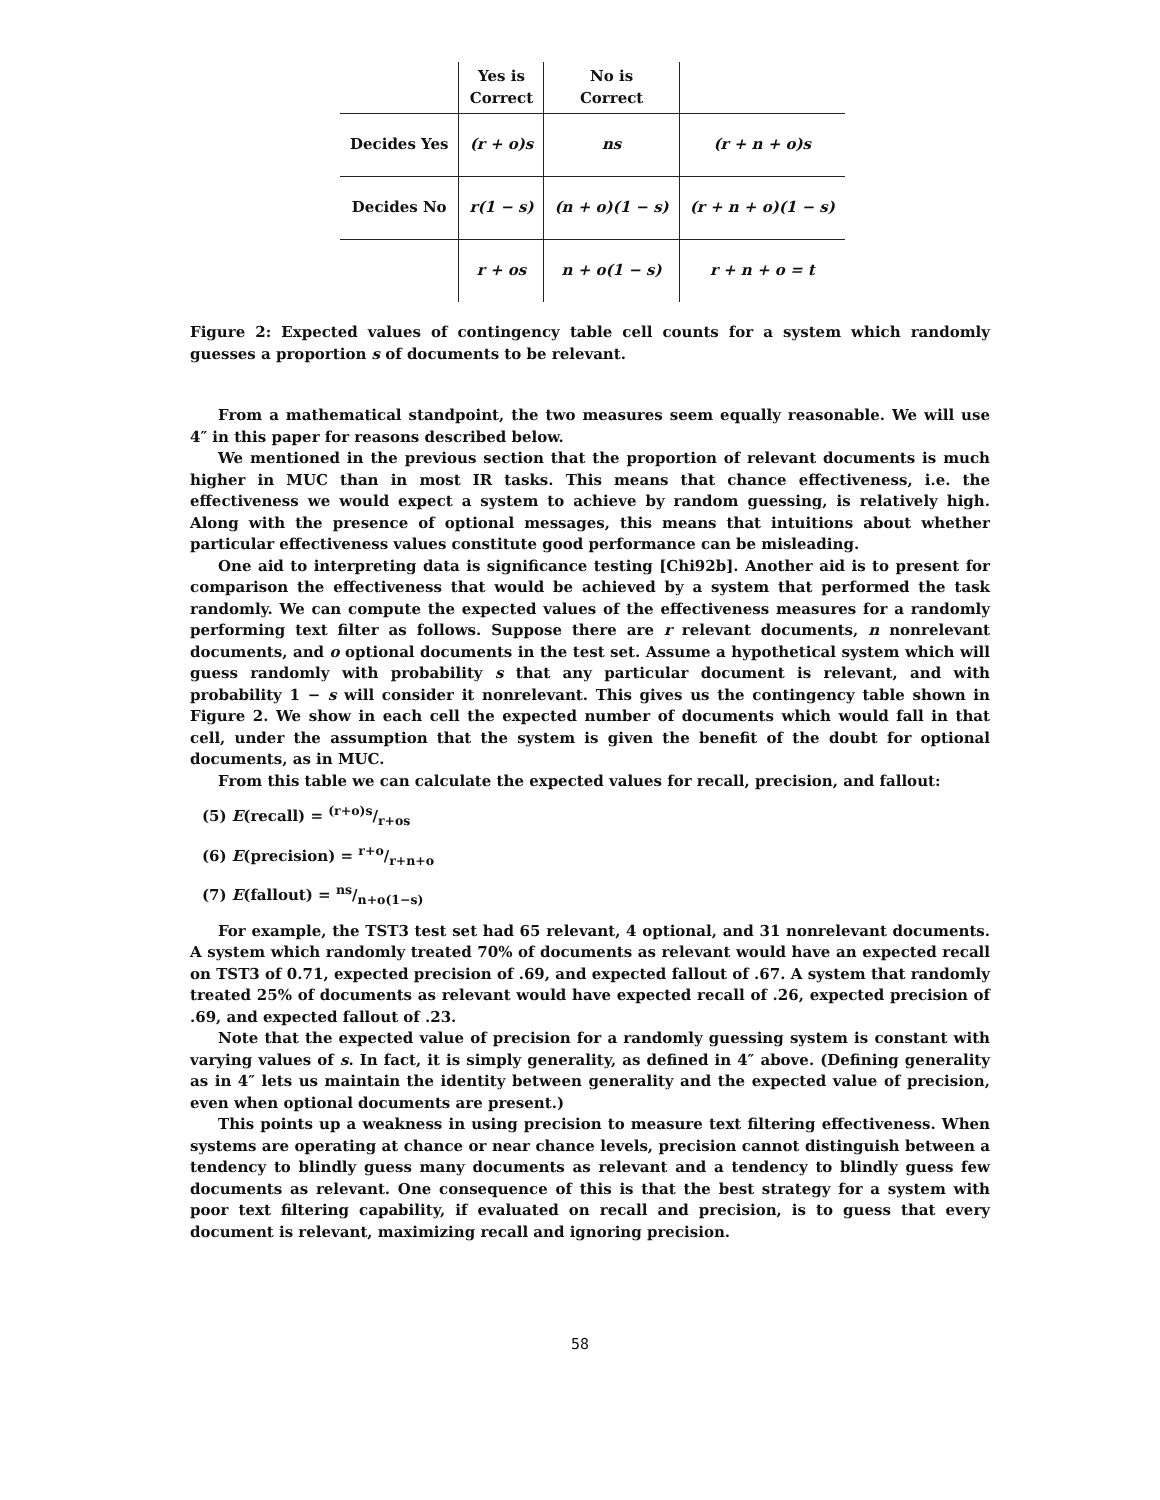| | Yes is Correct | No is Correct | |
| Decides Yes | (r + o)s | ns | (r + n + o)s |
| Decides No | r(1 − s) | (n + o)(1 − s) | (r + n + o)(1 − s) |
| | r + os | n + o(1 − s) | r + n + o = t |
Figure 2: Expected values of contingency table cell counts for a system which randomly guesses a proportion s of documents to be relevant.
From a mathematical standpoint, the two measures seem equally reasonable. We will use 4″ in this paper for reasons described below.
We mentioned in the previous section that the proportion of relevant documents is much higher in MUC than in most IR tasks. This means that chance effectiveness, i.e. the effectiveness we would expect a system to achieve by random guessing, is relatively high. Along with the presence of optional messages, this means that intuitions about whether particular effectiveness values constitute good performance can be misleading.
One aid to interpreting data is significance testing [Chi92b]. Another aid is to present for comparison the effectiveness that would be achieved by a system that performed the task randomly. We can compute the expected values of the effectiveness measures for a randomly performing text filter as follows. Suppose there are r relevant documents, n nonrelevant documents, and o optional documents in the test set. Assume a hypothetical system which will guess randomly with probability s that any particular document is relevant, and with probability 1 − s will consider it nonrelevant. This gives us the contingency table shown in Figure 2. We show in each cell the expected number of documents which would fall in that cell, under the assumption that the system is given the benefit of the doubt for optional documents, as in MUC.
From this table we can calculate the expected values for recall, precision, and fallout:
(5) E(recall) = (r+o)s/r+os
(6) E(precision) = r+o/r+n+o
(7) E(fallout) = ns/n+o(1−s)
For example, the TST3 test set had 65 relevant, 4 optional, and 31 nonrelevant documents. A system which randomly treated 70% of documents as relevant would have an expected recall on TST3 of 0.71, expected precision of .69, and expected fallout of .67. A system that randomly treated 25% of documents as relevant would have expected recall of .26, expected precision of .69, and expected fallout of .23.
Note that the expected value of precision for a randomly guessing system is constant with varying values of s. In fact, it is simply generality, as defined in 4″ above. (Defining generality as in 4″ lets us maintain the identity between generality and the expected value of precision, even when optional documents are present.)
This points up a weakness in using precision to measure text filtering effectiveness. When systems are operating at chance or near chance levels, precision cannot distinguish between a tendency to blindly guess many documents as relevant and a tendency to blindly guess few documents as relevant. One consequence of this is that the best strategy for a system with poor text filtering capability, if evaluated on recall and precision, is to guess that every document is relevant, maximizing recall and ignoring precision.
58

### EXERCISE DETAILS
From the records above, transcribe exactly the run of lines that opens with the line holding "(6) E(precision) = r+o/r+n+o" and closes with the line holding "Note that the", both included.

### EXERCISE RESPONSE
(6) E(precision) = r+o/r+n+o
(7) E(fallout) = ns/n+o(1−s)
For example, the TST3 test set had 65 relevant, 4 optional, and 31 nonrelevant documents. A system which randomly treated 70% of documents as relevant would have an expected recall on TST3 of 0.71, expected precision of .69, and expected fallout of .67. A system that randomly treated 25% of documents as relevant would have expected recall of .26, expected precision of .69, and expected fallout of .23.
Note that the expected value of precision for a randomly guessing system is constant with varying values of s. In fact, it is simply generality, as defined in 4″ above. (Defining generality as in 4″ lets us maintain the identity between generality and the expected value of precision, even when optional documents are present.)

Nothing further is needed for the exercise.